Boy, was I wrong. What I found during the course of my unscientific media analysis was all dog, no human. The fact that an actual P.O.W. was being held by Taliban affiliates came up exactly once vis-à-vis Colonel’s story, in a video clip posted to CNN. Other than that, Berghdal was totally absent from the narrative. He had been upstaged by a dog at war, just as the war itself is continually upstaged by internet ephemera, stupid cat tricks and celebrities behaving badly.

Consider the proof in the page views. The top YouTube video associated with Berghdal has garnered about 567,000 in 3 years. The top video of the captured Belgian Malinois? 283,000 in 4 days.

Looking at the numbers, it’s hard not to think that Americans pay attention to the war only when it affects someone who might actually live with them. Probably not a son or daughter in the military, because that is statistically unlikely. Definitely not an Afghani, because most people have never met one. But Fido—nearly half of U.S. households include a dog.

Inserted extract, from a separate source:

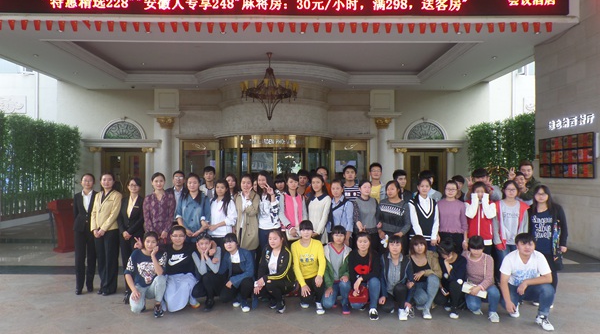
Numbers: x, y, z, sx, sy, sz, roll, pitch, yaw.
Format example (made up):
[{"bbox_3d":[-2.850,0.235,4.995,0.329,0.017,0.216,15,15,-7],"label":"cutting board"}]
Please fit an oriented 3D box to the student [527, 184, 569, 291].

So, in the long struggle between war and the animal video, the animal video wins hands down. It wins because we can relate and because there is a certain amount of suffering-burnout at play, too. With all the stories of human misery only a click away, we take solace in lighter fare. This should come as no surprise but it disappoints nonetheless. When the risks and results of fighting are not equally distributed, we default to a world that delivers “Bow-wow POW.” If a headline like that is what it takes to bring our attention to the war in Afghanistan, we can’t get our people out of there soon enough.